La critica
radicale è il movimento stesso in cui i proletarizzati lottano contro il
dominio del fittizio, smascherando l’organizzazione delle apparenze. Da quando
il fittizio e la sua avvelenata promessa si insinuano in ogni esistenza
svuotandola di ogni senso vivo e presente, trova a resisterle il furore
crescente di una fame di vero e di senso, che parte dal corpo stesso della
specie.
A mano a mano
che in ogni forma dell’esistente si realizza un momento del valore
autonomizzato, a mano a mano che l’antropomorfosi del capitale mette in scena
“un’umanità” di automi, insorge a combatterla ciò che le è irriducibilmente
alieno.
La lotta in
processo è innanzitutto smascheramento e denuncia del falso, rottura violenta degli
schemi frapposti tra il fine reale della rivoluzione e il furore degli oppressi
deviato in falsi scopi. Al punto estremo di contraddizione tra capitale e
vivente, il fine reale della rivoluzione non può essere meno che la distruzione
del capitale e la realizzazione della specie umana quale comunità vivente in un
rapporto di coerenza organica con l’universo naturale. Il dominio del capitale
su una collettività sotto-umana e su un pianeta avvelenato, sempre più si
rivela come l’ultimo ostacolo che separa l’autogenesi creativa della
comunità-specie dal suo modo latente.

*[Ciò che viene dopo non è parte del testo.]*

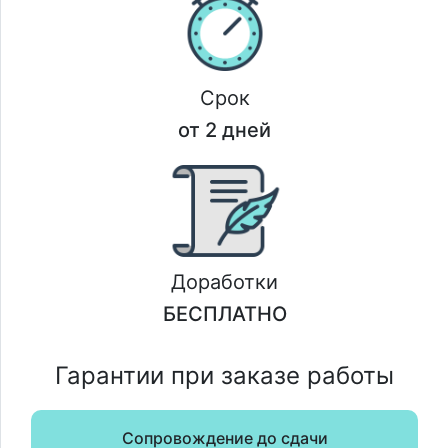
Срок
от 2 дней
Доработки
БЕСПЛАТНО
Гарантии при заказе работы
Сопровождение до сдачи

È quando la critica radicale, attaccando
ogni forma di rappresentazione fittizia, indica nel suo muoversi. Perciò da
sempre esso suscita l’odio più nero dei gestori della finzione. Ogni sorta di
amministratori fraudolenti di “crisi” parcellari, di “politiche” alternative,
di “battaglie” immaginarie, trova in essa il nemico irriducibile. Essi si
provano a combatterlo con i mezzi che sono loro congeniali: la calunnia, la
deformazione della storia, sino al ripudio di quanto, nel passato, la loro
“cultura” indica come anticipazione dello stesso movimento.